The International Monetary Fund (IMF) warned on Tuesday (April 9) that a no-deal Brexit would sacrifice between two and three years of normal economic growth for Britain’s economy between now and 2021, according to a report from Reuters.
Britain, which has the world’s fifth biggest economy, could potentially exit the European Union by as soon as Friday (April 12). Even with an orderly Brexit without a deal, the economy would take a huge hit – growth that is 3.5 percent less than it would be under a better Brexit.
“The increase in trade barriers has an immediate negative impact on U.K. foreign and domestic demand,” the IMF said.
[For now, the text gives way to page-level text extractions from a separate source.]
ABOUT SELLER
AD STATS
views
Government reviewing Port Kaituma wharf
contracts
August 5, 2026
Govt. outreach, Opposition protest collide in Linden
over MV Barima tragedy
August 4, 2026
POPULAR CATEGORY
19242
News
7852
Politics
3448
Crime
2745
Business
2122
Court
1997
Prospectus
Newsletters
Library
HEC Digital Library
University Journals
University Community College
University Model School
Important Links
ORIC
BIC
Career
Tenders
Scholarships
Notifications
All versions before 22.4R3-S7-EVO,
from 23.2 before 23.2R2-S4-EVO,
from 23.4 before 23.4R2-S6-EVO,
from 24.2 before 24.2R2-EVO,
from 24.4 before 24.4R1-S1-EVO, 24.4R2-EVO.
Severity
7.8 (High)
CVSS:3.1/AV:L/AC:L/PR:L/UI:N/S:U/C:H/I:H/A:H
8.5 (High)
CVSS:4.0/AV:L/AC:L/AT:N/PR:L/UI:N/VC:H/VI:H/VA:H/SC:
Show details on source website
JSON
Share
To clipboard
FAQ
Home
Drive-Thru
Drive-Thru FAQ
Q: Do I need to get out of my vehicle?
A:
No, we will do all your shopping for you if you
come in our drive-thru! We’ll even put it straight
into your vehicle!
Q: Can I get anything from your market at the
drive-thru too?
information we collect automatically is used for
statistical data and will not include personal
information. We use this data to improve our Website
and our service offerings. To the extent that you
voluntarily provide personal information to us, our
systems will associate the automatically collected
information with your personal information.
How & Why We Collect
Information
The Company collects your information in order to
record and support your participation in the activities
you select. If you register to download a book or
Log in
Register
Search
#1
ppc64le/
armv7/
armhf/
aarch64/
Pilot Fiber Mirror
The economy in the EU would also be affected, but not as much, as the IMF predicts a 0.5 percent decrease to gross domestic product (GDP). British goods being exported to the EU and other countries would face new regulations and tariffs if Britain went back to World Trade Organization rules.
The IMF, which in the past has been accused of politically motivated forecasts by Brexit supporters, said that a worst-case scenario, a no-deal Brexit would heighten the damage to around 4 percent of GDP by 2021.
The prediction took into consideration the U.K.’s decision not to put tariffs on most imports and also the cutting of interest rates by the Bank of England (BoE).
Britain’s Finance Ministry said it wanted a deal, but was making preparations for not having one. The Governor of the BoE Mark Carney said the government could only do so much to stem the damage a no-deal Brexit would cause.
Economic growth in Britain is forecasted to be at its lowest level since 2009, at 1.2 percent.
“The downward revisions … reflect the negative effect of prolonged uncertainty about the Brexit outcome, only partially offset by the positive impact from fiscal stimulus announced in the 2019 budget,” the IMF said.
It warned that the BoE should take a “cautious, data-dependent” approach when setting monetary policy.